In the entries below, find the line containing "- [ ] Context-aware generation". Write out that line and all lines after it, exactly, and nothing else.

[Source texts of formatted documents]
+ + + + + + +
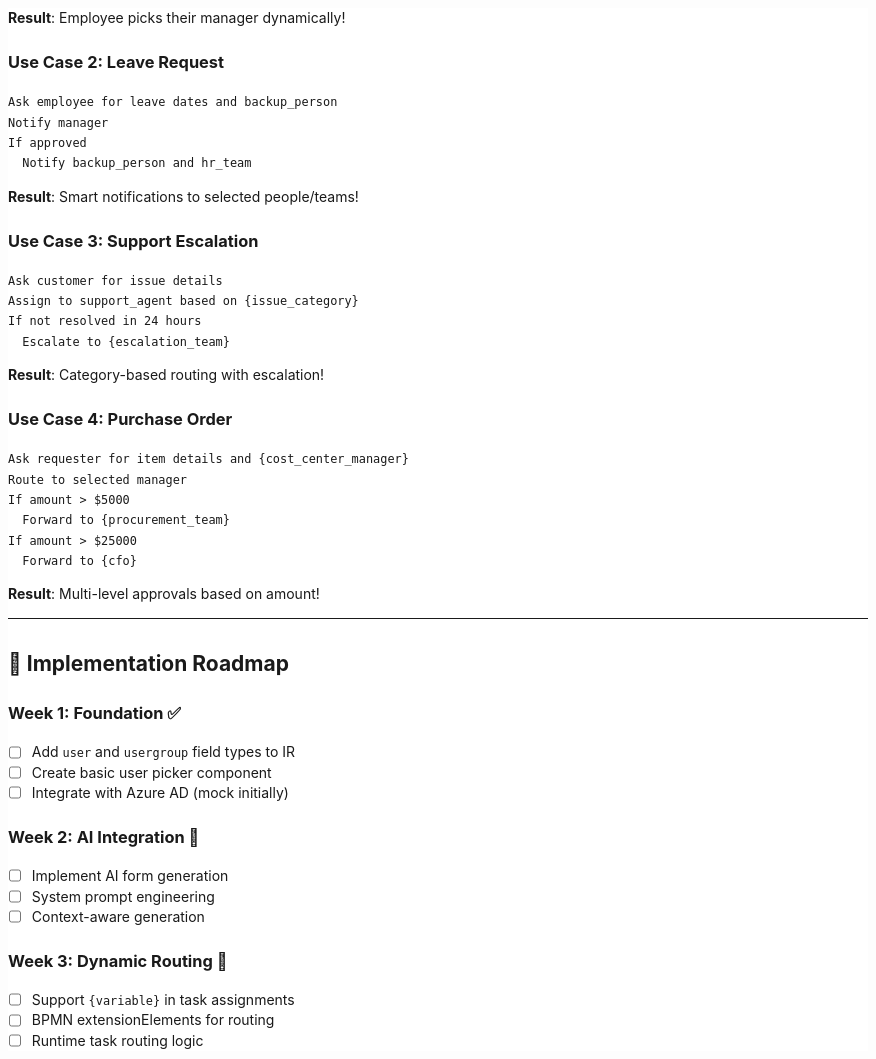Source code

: **Result**: Employee picks their manager dynamically!

### Use Case 2: Leave Request
```kflow
Ask employee for leave dates and backup_person
Notify manager
If approved
  Notify backup_person and hr_team
```

**Result**: Smart notifications to selected people/teams!

### Use Case 3: Support Escalation
```kflow
Ask customer for issue details
Assign to support_agent based on {issue_category}
If not resolved in 24 hours
  Escalate to {escalation_team}
```

**Result**: Category-based routing with escalation!

### Use Case 4: Purchase Order
```kflow
Ask requester for item details and {cost_center_manager}
Route to selected manager
If amount > $5000
  Forward to {procurement_team}
If amount > $25000
  Forward to {cfo}
```

**Result**: Multi-level approvals based on amount!

---

## 🚀 Implementation Roadmap

### Week 1: Foundation ✅
- [ ] Add `user` and `usergroup` field types to IR
- [ ] Create basic user picker component
- [ ] Integrate with Azure AD (mock initially)

### Week 2: AI Integration 🤖
- [ ] Implement AI form generation
- [ ] System prompt engineering
- [ ] Context-aware generation

### Week 3: Dynamic Routing 🔄
- [ ] Support `{variable}` in task assignments
- [ ] BPMN extensionElements for routing
- [ ] Runtime task routing logic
+ + + + + + +
### COMPLETED EXERCISE
- [ ] Context-aware generation

### Week 3: Dynamic Routing 🔄
- [ ] Support `{variable}` in task assignments
- [ ] BPMN extensionElements for routing
- [ ] Runtime task routing logic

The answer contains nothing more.